Livraria Bertrand has functioned as a bookstore and meeting place since the early 1700s.
Livraria Bertrand, located in Lisbon, Portugal, has operated as a bookstore and meeting place for 290 years. Home of English, French, Portuguese and Spanish literature as well as a corner dedicated to a noteworthy 20th-century novelist and opponent of António de Oliveira Salazar’s government, Livraria Bertrand allows visitors to understand the site’s history which began in the early 18th century.
In 1732, French bookseller Pedro Faure opened the store and retained ownership of it for several years until Marie Betrand, sister-in-law to Pierre Betrand, to whom Faure entrusted the business, took over the bookstore and oversaw its rise in cultural significance.
In the beginning of the 19th century, notable figures began to visit the establishment, including Alexandre Herculano, a novelist and poet who helped introduce Romanticism to Portugal, and Joaquim Pedro de Oliveira Martins, a Portuguese politician and social scientist.
In the 1870s, remarkable authors like José Maria de Eça de Queirós, Antero Tarquínio de Quental and José Duarte Ramalho Ortigão began to meet at the bookstore, discussing literature and politics for hours.

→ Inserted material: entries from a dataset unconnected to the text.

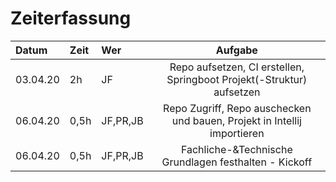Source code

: # Zeiterfassung
| Datum | Zeit | Wer | Aufgabe |
| :---- | :--- | :--- | :---:   |
| 03.04.20 | 2h | JF | Repo aufsetzen, CI erstellen, Springboot Projekt(-Struktur) aufsetzen |
| 06.04.20 | 0,5h | JF,PR,JB | Repo Zugriff, Repo auschecken und bauen, Projekt in Intellij importieren |
| 06.04.20 | 0,5h | JF,PR,JB | Fachliche-&Technische Grundlagen festhalten - Kickoff |

<!---
should be ordered in when "coding starts"
| XX.04.20 | 4h | JF | Rest-Api, DB Anbindung aufsetzen |
-->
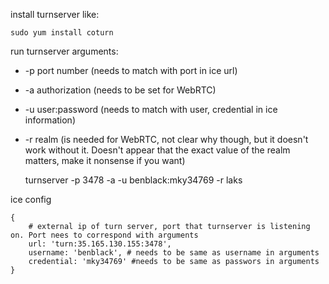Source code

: 
install turnserver like:

    sudo yum install coturn

run turnserver arguments:

* -p  port number (needs to match with port in ice url)
* -a  authorization (needs to be set for WebRTC)
* -u  user:password (needs to match with user, credential in ice information)
* -r realm (is needed for WebRTC, not clear why though, but it doesn't work without it. Doesn't appear that the exact value of the realm matters, make it nonsense if you want)

    turnserver -p 3478 -a -u benblack:mky34769 -r laks

ice config


    {
        # external ip of turn server, port that turnserver is listening on. Port nees to correspond with arguments
        url: 'turn:35.165.130.155:3478',
        username: 'benblack', # needs to be same as username in arguments
        credential: 'mky34769' #needs to be same as passwors in arguments
    }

Within the same decade, after the Betrand family line ended, José Fontana, founder of the nation’s Socialist Workers’ Party, organizer of the Casino Conferences and the store’s bookseller, became the owner of the business, though he died in 1876.
Later, Nobre França and José Bastos managed the establishment before Artur Brandão maintained it, with the store eventually being renamed Livraria Bertrand in 1933.
Several authors, artists and politicians began to associate themselves with the bookstore in the following years, with some collaborating on Livraria Bertrand’s publications, known as Ilustração and Magazine Bertrand.
In the 1950s, Aquilino Ribeiro, a Portuguese writer and diplomat who was nominated for the Nobel Prize in Literature, started to meet with younger authors who opposed Salazar’s authority. Nowadays, visitors can see the corner dedicated to him in the first room in the establishment.
Two decades later, writers such as Augusto Abelaira, Irene Lisboa and Agustina Bessa-Luís joined Livraria Bertrand’s catalog, while Revista Lusitana continued to be published.
On April 19, 2010, Guiness World Records declared Livraria Bertrand to be the world’s oldest operating bookstore, a title it currently holds.
Today, guests can buy books online or in person at the historic location or one of the more than 50 stores in the business’ network. There are shops in Aveiro, Espinho, Barcelos and Castelo Branco, as well as Coimbra, Faro, Algarve and Leiria, along with other cities.
If one wishes, they may also participate in Livraria Bertrand’s events, including lessons on Portuguese art, history, liberal feminism and literature, as well as workshops focused on book writing, creative thinking, critical thinking and nutritional education, among other topics.
Given the store’s noteworthy history and amenities, visiting Livraria Bertrand may be a wise choice. In addition to browsing the shop’s countless international works, guests can immerse themselves in the establishment’s unique past.
What’s more, travelers can also experience Portugal’s history through other institutions like the Museum of Aljube Resistance and Freedom, which is an approximately 15-minute walk away from the shop, and Oriente Museum, which is a 25-minute trip away from the store.